Innenministerin Maria Fekter (V) hatte die Abschiebung zunächst noch verteidigt. Knapp eine Woche danach verfügte sie dann, dass bei Familienabschiebungen vor allem auf ein humanitäres Vorgehen geachtet werden soll. Am vergangenen Wochenende kündigte Fekter an, dass der Fall der Familie noch einmal geprüft werde.

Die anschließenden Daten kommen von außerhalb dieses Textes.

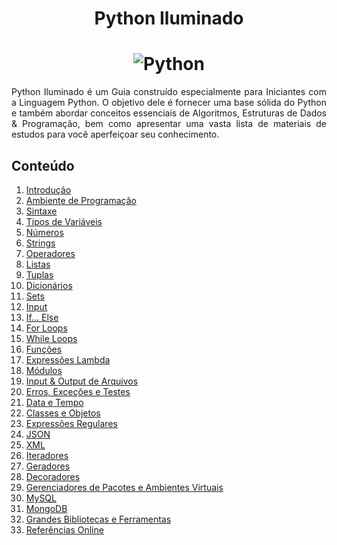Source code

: <h1 align="center">Python Iluminado</h1>

<h1 align="center">
    <img alt="Python" title="Python-Iluminado" src="https://raw.githubusercontent.com/the-akira/Python-Iluminado/master/Imagens/Avatar.png"> </br>
</h1>

<p align="justify">
	Python Iluminado é um Guia construído especialmente para Iniciantes com a Linguagem Python. O objetivo dele é fornecer uma base sólida do Python e também abordar conceitos essenciais de Algoritmos, Estruturas de Dados & Programação, bem como apresentar uma vasta lista de materiais de estudos para você aperfeiçoar seu conhecimento.
</p>

## Conteúdo

01. [Introdução](https://github.com/the-akira/Python-Iluminado/blob/master/Capitulos/01.Introdu%C3%A7%C3%A3o.md)
02. [Ambiente de Programação](https://github.com/the-akira/Python-Iluminado/blob/master/Capitulos/02.Ambiente%20de%20Programa%C3%A7%C3%A3o.md)
03. [Sintaxe](https://github.com/the-akira/Python-Iluminado/blob/master/Capitulos/03.Sintaxe.md)
04. [Tipos de Variáveis](https://github.com/the-akira/Python-Iluminado/blob/master/Capitulos/04.Tipos%20de%20Vari%C3%A1veis.md)
05. [Números](https://github.com/the-akira/Python-Iluminado/blob/master/Capitulos/05.N%C3%BAmeros.md)
06. [Strings](https://github.com/the-akira/Python-Iluminado/blob/master/Capitulos/06.Strings.md)
07. [Operadores](https://github.com/the-akira/Python-Iluminado/blob/master/Capitulos/07.Operadores.md)
08. [Listas](https://github.com/the-akira/Python-Iluminado/blob/master/Capitulos/08.Listas.md)
09. [Tuplas](https://github.com/the-akira/Python-Iluminado/blob/master/Capitulos/09.Tuplas.md)
10. [Dicionários](https://github.com/the-akira/Python-Iluminado/blob/master/Capitulos/10.Dicion%C3%A1rios.md)
11. [Sets](https://github.com/the-akira/Python-Iluminado/blob/master/Capitulos/11.Sets.md)
12. [Input](https://github.com/the-akira/Python-Iluminado/blob/master/Capitulos/12.Input.md)
13. [If... Else](https://github.com/the-akira/Python-Iluminado/blob/master/Capitulos/13.If...Else.md)
14. [For Loops](https://github.com/the-akira/Python-Iluminado/blob/master/Capitulos/14.ForLoops.md)
15. [While Loops](https://github.com/the-akira/Python-Iluminado/blob/master/Capitulos/15.WhileLoops.md)
16. [Funções](https://github.com/the-akira/Python-Iluminado/blob/master/Capitulos/16.Fun%C3%A7%C3%B5es.md)
17. [Expressões Lambda](https://github.com/the-akira/Python-Iluminado/blob/master/Capitulos/17.Lambda.md)
18. [Módulos](https://github.com/the-akira/Python-Iluminado/blob/master/Capitulos/18.M%C3%B3dulos.md)
19. [Input & Output de Arquivos](https://github.com/the-akira/Python-Iluminado/blob/master/Capitulos/19.InputOutputArquivos.md)
20. [Erros, Exceções e Testes](https://github.com/the-akira/Python-Iluminado/blob/master/Capitulos/20.ErrosExce%C3%A7%C3%B5es.md)
21. [Data e Tempo](https://github.com/the-akira/Python-Iluminado/blob/master/Capitulos/21.DataTempo.md)
22. [Classes e Objetos](https://github.com/the-akira/Python-Iluminado/blob/master/Capitulos/22.ClassesObjetos.md)
23. [Expressões Regulares](https://github.com/the-akira/Python-Iluminado/blob/master/Capitulos/23.Express%C3%B5esRegulares.md)
24. [JSON](https://github.com/the-akira/Python-Iluminado/blob/master/Capitulos/24.PythonJSON.md)
25. [XML](https://github.com/the-akira/Python-Iluminado/blob/master/Capitulos/25.PythonXML.md)
26. [Iteradores ](https://github.com/the-akira/Python-Iluminado/blob/master/Capitulos/26.Iteradores.md)
27. [Geradores](https://github.com/the-akira/Python-Iluminado/blob/master/Capitulos/27.Geradores.md)
28. [Decoradores](https://github.com/the-akira/Python-Iluminado/blob/master/Capitulos/28.Decoradores.md)
29. [Gerenciadores de Pacotes e Ambientes Virtuais](https://github.com/the-akira/Python-Iluminado/blob/master/Capitulos/29.PIP.md)
29. [MySQL](https://github.com/the-akira/Python-Iluminado/blob/master/Capitulos/30.PythonMySQL.md)
31. [MongoDB](https://github.com/the-akira/Python-Iluminado/blob/master/Capitulos/31.PythonMongoDB.md)
32. [Grandes Bibliotecas e Ferramentas](https://github.com/the-akira/Python-Iluminado/blob/master/Capitulos/32.Grandes%20Bibliotecas%20e%20Ferramentas.md)
33. [Referências Online](https://github.com/the-akira/Python-Iluminado/blob/master/Capitulos/33.Refer%C3%AAncias%20Online.md)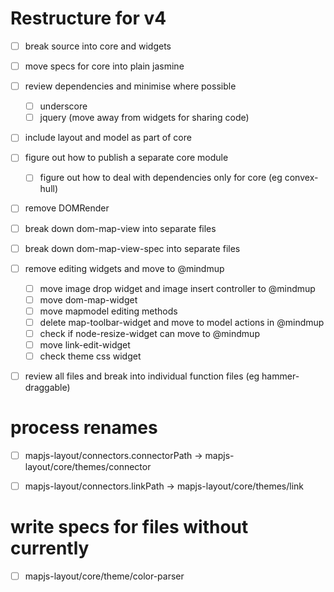# Restructure for v4

- [ ] break source into core and widgets
- [ ] move specs for core into plain jasmine
- [ ] review dependencies and minimise where possible
  - [ ] underscore
  - [ ] jquery (move away from widgets for sharing code)
- [ ] include layout and model as part of core
- [ ] figure out how to publish a separate core module
  - [ ] figure out how to deal with dependencies only for core (eg convex-hull)
- [ ] remove DOMRender
- [ ] break down dom-map-view into separate files
- [ ] break down dom-map-view-spec into separate files
- [ ] remove editing widgets and move to @mindmup
  - [ ] move image drop widget and image insert controller to @mindmup
  - [ ] move dom-map-widget
  - [ ] move mapmodel editing methods
  - [ ] delete map-toolbar-widget and move to model actions in @mindmup
  - [ ] check if node-resize-widget can move to @mindmup
  - [ ] move link-edit-widget
  - [ ] check theme css widget
- [ ] review all files and break into individual function files (eg hammer-draggable)


# process renames

- [ ] mapjs-layout/connectors.connectorPath -> mapjs-layout/core/themes/connector
- [ ] mapjs-layout/connectors.linkPath -> mapjs-layout/core/themes/link


# write specs for files without currently

- [ ] mapjs-layout/core/theme/color-parser
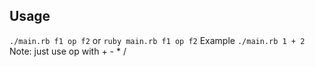 ## Usage
`./main.rb f1 op f2` or `ruby main.rb f1 op f2`
Example `./main.rb 1 + 2`
Note: just use op with + - * /
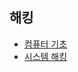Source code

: ## 해킹

  - [컴퓨터 기초](https://github.com/ckrhehfl/study/tree/main/hacking/computer_basics)
  - [시스템 해킹](https://github.com/ckrhehfl/study/tree/main/hacking/system_hacking)
  
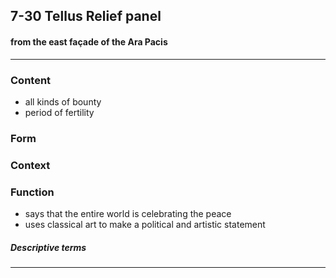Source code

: <!-- order:2 -->
## 7-30 Tellus Relief panel

#### from the east façade of the Ara Pacis

---

### Content
- all kinds of bounty
- period of fertility

### Form

### Context

### Function
- says that the entire world is celebrating the peace
- uses classical art to make a political and artistic statement

##### Descriptive terms

---
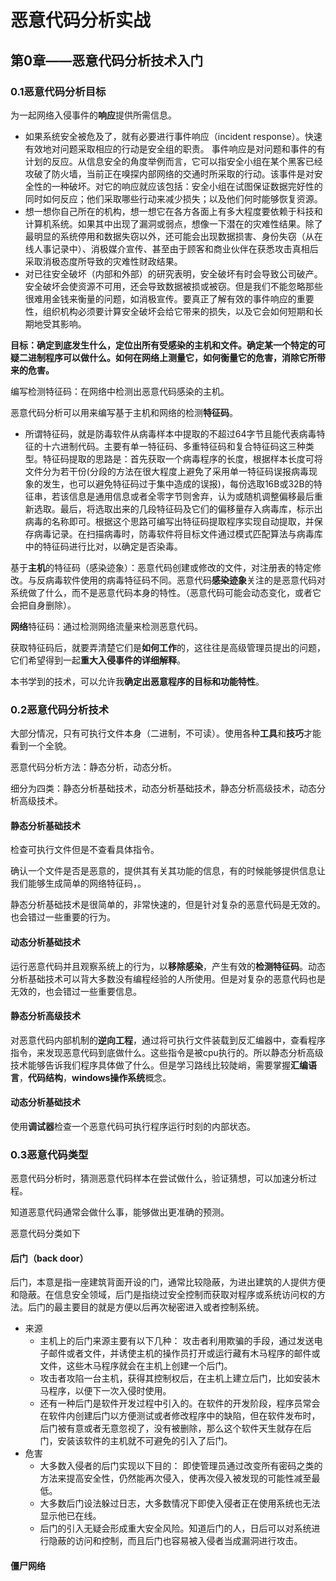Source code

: # 恶意代码分析实战



## 第0章——恶意代码分析技术入门

### 0.1恶意代码分析目标

为一起网络入侵事件的**响应**提供所需信息。

- 如果系统安全被危及了，就有必要进行事件响应（incident response）。快速有效地对问题采取相应的行动是安全组的职责。
  事件响应是对问题和事件的有计划的反应。从信息安全的角度举例而言，它可以指安全小组在某个黑客已经攻破了防火墙，当前正在嗅探内部网络的交通时所采取的行动。该事件是对安全性的一种破坏。对它的响应就应该包括：安全小组在试图保证数据完好性的同时如何反应；他们采取哪些行动来减少损失；以及他们何时能够恢复资源。
- 想一想你自己所在的机构，想一想它在各方各面上有多大程度要依赖于科技和计算机系统。如果其中出现了漏洞或弱点，想像一下潜在的灾难性结果。除了最明显的系统停用和数据失窃以外，还可能会出现数据损害、身份失窃（从在线人事记录中）、消极媒介宣传、甚至由于顾客和商业伙伴在获悉攻击真相后采取消极态度所导致的灾难性财政结果。
- 对已往安全破坏（内部和外部）的研究表明，安全破坏有时会导致公司破产。安全破坏会使资源不可用，还会导致数据被损或被窃。但是我们不能忽略那些很难用金钱来衡量的问题，如消极宣传。要真正了解有效的事件响应的重要性，组织机构必须要计算安全破坏会给它带来的损失，以及它会如何短期和长期地受其影响。

**目标：确定到底发生什么，定位出所有受感染的主机和文件。确定某一个特定的可疑二进制程序可以做什么。如何在网络上测量它，如何衡量它的危害，消除它所带来的危害。**

编写检测特征码：在网络中检测出恶意代码感染的主机。

恶意代码分析可以用来编写基于主机和网络的检测**特征码**。

- 所谓特征码，就是防毒软件从病毒样本中提取的不超过64字节且能代表病毒特征的十六进制代码。主要有单一特征码、多重特征码和复合特征码这三种类型。特征码提取的思路是：首先获取一个病毒程序的长度，根据样本长度可将文件分为若干份(分段的方法在很大程度上避免了采用单一特征码误报病毒现象的发生，也可以避免特征码过于集中造成的误报)，每份选取16B或32B的特征串，若该信息是通用信息或者全零字节则舍弃，认为或随机调整偏移最后重新选取。最后，将选取出来的几段特征码及它们的偏移量存入病毒库，标示出病毒的名称即可。根据这个思路可编写出特征码提取程序实现自动提取，并保存病毒记录。在扫描病毒时，防毒软件将目标文件通过模式匹配算法与病毒库中的特征码进行比对，以确定是否染毒。

基于**主机**的特征码（感染迹象）：恶意代码创建或修改的文件，对注册表的特定修改。与反病毒软件使用的病毒特征码不同。恶意代码**感染迹象**关注的是恶意代码对系统做了什么，而不是恶意代码本身的特性。（恶意代码可能会动态变化，或者它会把自身删除）。

**网络**特征码：通过检测网络流量来检测恶意代码。

获取特征码后，就要弄清楚它们是**如何工作**的，这往往是高级管理员提出的问题，它们希望得到一起**重大入侵事件的详细解释**。

本书学到的技术，可以允许我**确定出恶意程序的目标和功能特性**。

### 0.2恶意代码分析技术

大部分情况，只有可执行文件本身（二进制，不可读）。使用各种**工具**和**技巧**才能看到一个全貌。

恶意代码分析方法：静态分析，动态分析。

细分为四类：静态分析基础技术，动态分析基础技术，静态分析高级技术，动态分析高级技术。

#### 静态分析基础技术

检查可执行文件但是不查看具体指令。

确认一个文件是否是恶意的，提供其有关其功能的信息，有的时候能够提供信息让我们能够生成简单的网络特征码，。

静态分析基础技术是很简单的，非常快速的，但是针对复杂的恶意代码是无效的。也会错过一些重要的行为。

#### 动态分析基础技术

运行恶意代码并且观察系统上的行为，以**移除感染**，产生有效的**检测特征码**。动态分析基础技术可以背大多数没有编程经验的人所使用。但是对复杂的恶意代码也是无效的，也会错过一些重要信息。

#### 静态分析高级技术

对恶意代码内部机制的**逆向工程**，通过将可执行文件装载到反汇编器中，查看程序指令，来发现恶意代码到底做什么。这些指令是被cpu执行的。所以静态分析高级技术能够告诉我们程序具体做了什么。但是学习路线比较陡峭，需要掌握**汇编语言**，**代码结构**，**windows操作系统**概念。

#### 动态分析基础技术

使用**调试器**检查一个恶意代码可执行程序运行时刻的内部状态。

### 0.3恶意代码类型

恶意代码分析时，猜测恶意代码样本在尝试做什么，验证猜想，可以加速分析过程。

知道恶意代码通常会做什么事，能够做出更准确的预测。

恶意代码分类如下

#### 后门（back door）

后门，本意是指一座建筑背面开设的门，通常比较隐蔽，为进出建筑的人提供方便和隐蔽。在信息安全领域，后门是指绕过安全控制而获取对程序或系统访问权的方法。后门的最主要目的就是方便以后再次秘密进入或者控制系统。

- 来源
  - 主机上的后门来源主要有以下几种：
    攻击者利用欺骗的手段，通过发送电子邮件或者文件，并诱使主机的操作员打开或运行藏有木马程序的邮件或文件，这些木马程序就会在主机上创建一个后门。
  - 攻击者攻陷一台主机，获得其控制权后，在主机上建立后门，比如安装木马程序，以便下一次入侵时使用。
  - 还有一种后门是软件开发过程中引入的。在软件的开发阶段，程序员常会在软件内创建后门以方便测试或者修改程序中的缺陷，但在软件发布时，后门被有意或者无意忽视了，没有被删除，那么这个软件天生就存在后门，安装该软件的主机就不可避免的引入了后门。
- 危害
  - 大多数入侵者的后门实现以下目的：
    即使管理员通过改变所有密码之类的方法来提高安全性，仍然能再次侵入，使再次侵入被发现的可能性减至最低。
  - 大多数后门设法躲过日志，大多数情况下即使入侵者正在使用系统也无法显示他已在线。
  - 后门的引入无疑会形成重大安全风险。知道后门的人，日后可以对系统进行隐蔽的访问和控制，而且后门也容易被入侵者当成漏洞进行攻击。

#### 僵尸网络


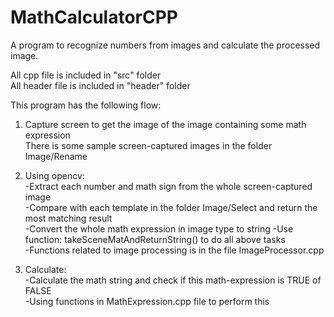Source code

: # MathCalculatorCPP
A program to recognize numbers from images and calculate the processed image.

All cpp file is included in "src" folder   
All header file is included in "header" folder   
   
This program has the following flow:    
1. Capture screen to get the image of the image containing some math expression    
   There is some sample screen-captured images in the folder Image/Rename    
   
2. Using opencv:   
   -Extract each number and math sign from the whole screen-captured image   
   -Compare with each template in the folder Image/Select and return the most matching result   
   -Convert the whole math expression in image type to string 
   -Use function: takeSceneMatAndReturnString() to do all above tasks    
   -Functions related to image processing is in the file ImageProcessor.cpp   
   
3. Calculate:   
   -Calculate the math string and check if this math-expression is TRUE of FALSE   
   -Using functions in MathExpression.cpp file to perform this
   
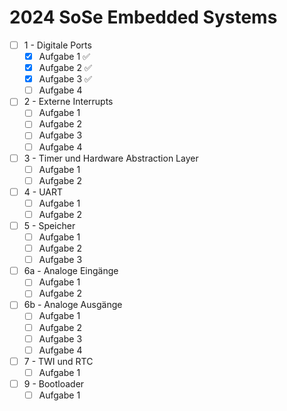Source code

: # 2024 SoSe Embedded Systems

- [ ] 1 - Digitale Ports
    - [x] Aufgabe 1 ✅
    - [x] Aufgabe 2 ✅
    - [x] Aufgabe 3 ✅
    - [ ] Aufgabe 4
- [ ] 2 - Externe Interrupts
    - [ ] Aufgabe 1
    - [ ] Aufgabe 2
    - [ ] Aufgabe 3
    - [ ] Aufgabe 4
- [ ] 3 - Timer und Hardware Abstraction Layer
    - [ ] Aufgabe 1
    - [ ] Aufgabe 2
- [ ] 4 - UART
    - [ ] Aufgabe 1
    - [ ] Aufgabe 2
- [ ] 5 - Speicher
    - [ ] Aufgabe 1
    - [ ] Aufgabe 2
    - [ ] Aufgabe 3
- [ ] 6a - Analoge Eingänge
    - [ ] Aufgabe 1
    - [ ] Aufgabe 2
- [ ] 6b - Analoge Ausgänge
    - [ ] Aufgabe 1
    - [ ] Aufgabe 2
    - [ ] Aufgabe 3
    - [ ] Aufgabe 4
- [ ] 7 - TWI und RTC
    - [ ] Aufgabe 1
- [ ] 9 - Bootloader
    - [ ] Aufgabe 1
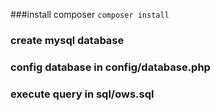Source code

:###install composer
``composer install``
### create mysql database
### config database in config/database.php
### execute query in sql/ows.sql
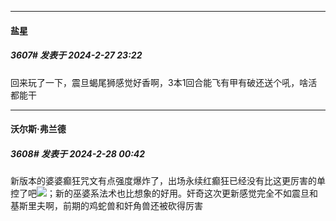 ﻿
*****

####  盐星  
##### 3607#       发表于 2024-2-27 23:22

回来玩了一下，震旦蝎尾狮感觉好香啊，3本1回合能飞有甲有破还送个吼，啥活都能干


*****

####  沃尔斯·弗兰德  
##### 3608#       发表于 2024-2-28 00:42

新版本的婆婆癫狂咒文有点强度爆炸了，出场永续红癫狂已经没有比这更厉害的单控了吧<img src="https://static.saraba1st.com/image/smiley/face2017/068.png" referrerpolicy="no-referrer">；新的巫婆系法术也比想象的好用。奸奇这次更新感觉完全不如震旦和基斯里夫啊，前期的鸡蛇兽和奸角兽还被砍得厉害

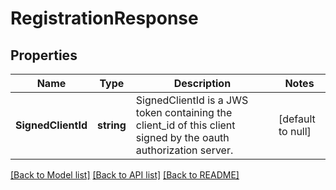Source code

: # RegistrationResponse

## Properties
Name | Type | Description | Notes
------------ | ------------- | ------------- | -------------
**SignedClientId** | **string** | SignedClientId  is a JWS token containing the client_id of this client signed by the oauth authorization server. | [default to null] 

[[Back to Model list]](../README.md#documentation-for-models) [[Back to API list]](../README.md#documentation-for-api-endpoints) [[Back to README]](../README.md)


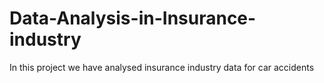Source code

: # Data-Analysis-in-Insurance-industry
In this project we have analysed insurance industry data for car accidents
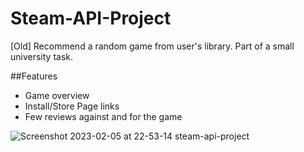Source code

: # Steam-API-Project
[Old] Recommend a random game from user's library. Part of a small university task.

##Features
- Game overview
- Install/Store Page links
- Few reviews against and for the game

![Screenshot 2023-02-05 at 22-53-14 steam-api-project](https://user-images.githubusercontent.com/22894343/216848230-301d9c5d-a2a8-4d91-a3bc-da8879d21cc0.png)
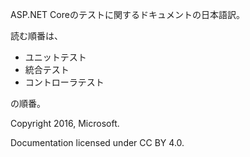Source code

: ASP.NET Coreのテストに関するドキュメントの日本語訳。

読む順番は、
* ユニットテスト
* 統合テスト
* コントローラテスト

の順番。

Copyright 2016, Microsoft.

Documentation licensed under CC BY 4.0.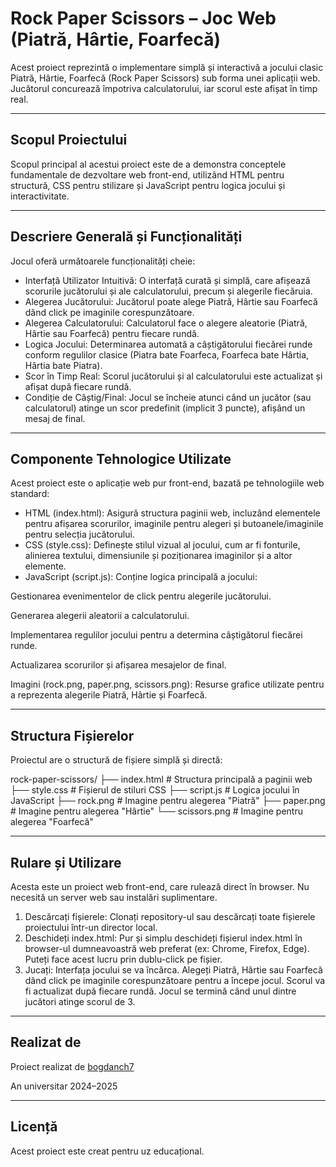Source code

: # Rock Paper Scissors – Joc Web (Piatră, Hârtie, Foarfecă)

Acest proiect reprezintă o implementare simplă și interactivă a jocului clasic Piatră, Hârtie, Foarfecă (Rock Paper Scissors) sub forma unei aplicații web. Jucătorul concurează împotriva calculatorului, iar scorul este afișat în timp real.

---

## Scopul Proiectului

Scopul principal al acestui proiect este de a demonstra conceptele fundamentale de dezvoltare web front-end, utilizând HTML pentru structură, CSS pentru stilizare și JavaScript pentru logica jocului și interactivitate.

---

## Descriere Generală și Funcționalități

Jocul oferă următoarele funcționalități cheie:
- Interfață Utilizator Intuitivă: O interfață curată și simplă, care afișează scorurile jucătorului și ale calculatorului, precum și alegerile fiecăruia.
- Alegerea Jucătorului: Jucătorul poate alege Piatră, Hârtie sau Foarfecă dând click pe imaginile corespunzătoare.
- Alegerea Calculatorului: Calculatorul face o alegere aleatorie (Piatră, Hârtie sau Foarfecă) pentru fiecare rundă.
- Logica Jocului: Determinarea automată a câștigătorului fiecărei runde conform regulilor clasice (Piatra bate Foarfeca, Foarfeca bate Hârtia, Hârtia bate Piatra).
- Scor în Timp Real: Scorul jucătorului și al calculatorului este actualizat și afișat după fiecare rundă.
- Condiție de Câștig/Final: Jocul se încheie atunci când un jucător (sau calculatorul) atinge un scor predefinit (implicit 3 puncte), afișând un mesaj de final.

---

## Componente Tehnologice Utilizate

Acest proiect este o aplicație web pur front-end, bazată pe tehnologiile web standard:
- HTML (index.html): Asigură structura paginii web, incluzând elementele pentru afișarea scorurilor, imaginile pentru alegeri și butoanele/imaginile pentru selecția jucătorului.
- CSS (style.css): Definește stilul vizual al jocului, cum ar fi fonturile, alinierea textului, dimensiunile și poziționarea imaginilor și a altor elemente.
- JavaScript (script.js): Conține logica principală a jocului:

Gestionarea evenimentelor de click pentru alegerile jucătorului.

Generarea alegerii aleatorii a calculatorului.

Implementarea regulilor jocului pentru a determina câștigătorul fiecărei runde.

Actualizarea scorurilor și afișarea mesajelor de final.

Imagini (rock.png, paper.png, scissors.png): Resurse grafice utilizate pentru a reprezenta alegerile Piatră, Hârtie și Foarfecă.

---

## Structura Fișierelor

Proiectul are o structură de fișiere simplă și directă:

rock-paper-scissors/
├── index.html        # Structura principală a paginii web
├── style.css         # Fișierul de stiluri CSS
├── script.js         # Logica jocului în JavaScript
├── rock.png          # Imagine pentru alegerea "Piatră"
├── paper.png         # Imagine pentru alegerea "Hârtie"
└── scissors.png      # Imagine pentru alegerea "Foarfecă"

---

## Rulare și Utilizare

Acesta este un proiect web front-end, care rulează direct în browser. Nu necesită un server web sau instalări suplimentare.
1. Descărcați fișierele: Clonați repository-ul sau descărcați toate fișierele proiectului într-un director local.
2. Deschideți index.html: Pur și simplu deschideți fișierul index.html în browser-ul dumneavoastră web preferat (ex: Chrome, Firefox, Edge). Puteți face acest lucru prin dublu-click pe fișier.
3. Jucați: Interfața jocului se va încărca. Alegeți Piatră, Hârtie sau Foarfecă dând click pe imaginile corespunzătoare pentru a începe jocul. Scorul va fi actualizat după fiecare rundă. Jocul se termină când unul dintre jucători atinge scorul de 3.

---

## Realizat de

Proiect realizat de [bogdanch7](https://github.com/bogdanch7)

An universitar 2024–2025

---

## Licență

Acest proiect este creat pentru uz educațional.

Am Montag wurde der Bescheid des steyrischen Magistrats aufgehoben, aufgrund dessen die Komanis Österreich verlassen mussten. Die Mutter konnte somit weiter in Österreich bleiben, die beiden Mädchen und ihr Vater erhielten die Möglichkeit des humanitären Visums, mit Hilfe dessen sie nun wieder eingereist sind. Die Begründung Fekters für die Aufhebung des ursprünglichen Bescheides: dieser mangelhaft gewesen.

Der Antrag auf humanitären Aufenthaltstitel der Mutter wird nun vom Magistrat Wien geprüft. Vater und Kinder können aufgrund des humanitären Visums nun für sechs Monate in Österreich bleiben. Sie haben nun die Möglichkeit, einen erneuten Antrag auf einen humanitären Aufenthaltstitel zu stellen.